Hint: You can check if a number is divisible by three by using the % operator: if x % y is equal to zero, x is evenly divisible by y.

6 % 3 == 0
True
5 % 3 == 0
False

Homework

  • Homework problems should always be your individual work. Please review the collaboration policy and ask the course staff if you have questions.

  • Double check your file names and printed output. These need to be exact matches for you to get credit.

Homework Problem 6.1

Homework Problem 6.1 (30 pts)

Write a function sequence_skip that takes two arguments, both integers.

  • The function should return a string that consists of every integer less than the first argument
    • These should be in sequential order, increasing by one
    • Exclude the second argument.
    • There should be a space between each integer (but no leading or trailing spaces).
  • sequence_skip(5, 2) returns string '0 1 3 4'
  • sequence_skip(4, 3) returns string '0 1 2'
  • sequence_skip(6, 1) returns string '0 2 3 4 5'

Submit as sequence_skip.py.

Homework Problem 6.2

Homework Problem 6.2 (35 pts)

Write a function sequence_string that takes one argument, an integer, and returns a string.
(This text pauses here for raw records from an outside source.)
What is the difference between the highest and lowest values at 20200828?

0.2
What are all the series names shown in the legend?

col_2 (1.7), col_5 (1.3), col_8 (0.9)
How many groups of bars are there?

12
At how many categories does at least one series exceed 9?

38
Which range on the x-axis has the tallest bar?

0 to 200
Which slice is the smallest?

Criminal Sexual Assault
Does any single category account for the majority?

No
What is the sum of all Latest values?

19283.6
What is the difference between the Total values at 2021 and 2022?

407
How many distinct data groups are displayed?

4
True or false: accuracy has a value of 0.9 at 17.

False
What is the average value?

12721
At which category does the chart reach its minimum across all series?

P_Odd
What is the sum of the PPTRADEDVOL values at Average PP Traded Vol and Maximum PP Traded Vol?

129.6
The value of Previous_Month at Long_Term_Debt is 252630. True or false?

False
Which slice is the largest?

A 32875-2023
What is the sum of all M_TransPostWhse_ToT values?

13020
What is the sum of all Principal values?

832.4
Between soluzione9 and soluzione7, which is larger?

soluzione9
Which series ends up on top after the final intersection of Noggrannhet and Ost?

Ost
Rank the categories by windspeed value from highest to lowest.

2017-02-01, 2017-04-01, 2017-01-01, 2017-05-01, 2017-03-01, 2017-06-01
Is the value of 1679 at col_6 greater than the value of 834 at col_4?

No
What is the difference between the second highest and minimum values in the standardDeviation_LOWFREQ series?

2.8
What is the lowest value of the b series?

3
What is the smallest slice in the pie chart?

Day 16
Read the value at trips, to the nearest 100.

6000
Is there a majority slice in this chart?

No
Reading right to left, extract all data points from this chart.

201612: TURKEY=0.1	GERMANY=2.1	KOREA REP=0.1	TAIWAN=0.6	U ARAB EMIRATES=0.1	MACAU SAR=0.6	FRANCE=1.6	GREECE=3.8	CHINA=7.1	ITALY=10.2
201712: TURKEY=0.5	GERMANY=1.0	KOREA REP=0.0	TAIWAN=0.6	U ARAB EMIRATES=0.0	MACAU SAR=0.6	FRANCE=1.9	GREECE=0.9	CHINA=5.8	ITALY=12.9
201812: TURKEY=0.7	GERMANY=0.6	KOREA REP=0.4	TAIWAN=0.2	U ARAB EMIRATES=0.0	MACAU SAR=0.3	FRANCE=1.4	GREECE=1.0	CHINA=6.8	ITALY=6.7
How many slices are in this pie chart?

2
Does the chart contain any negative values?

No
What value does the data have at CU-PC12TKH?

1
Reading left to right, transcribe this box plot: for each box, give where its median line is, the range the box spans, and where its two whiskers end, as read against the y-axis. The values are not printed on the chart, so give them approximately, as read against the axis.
  • The string should consist of integers in sequential order, increasing by one,
    • These integers start with the argument
    • These integers end with the next multiple of five (inclusive).
  • sequence_string(2) returns string '2 3 4 5'
  • sequence_string(7) returns string '7 8 9 10'
  • sequence_string(15) returns string '15'

Submit as sequence_string.py

Homework Problem 6.3

Homework Problem 6.3 (35 pts)

Write a function greatest_factor that takes one argument, an integer, and returns the largest integer, smaller than the argument, that the argument divides into evenly. (The return value does not need to be prime.) The argument will always be greater than one.

  • greatest_factor(9) returns integer 3
  • greatest_factor(20) returns integer 10
  • greatest_factor(24) returns integer 12

Submit as greatest_factor.py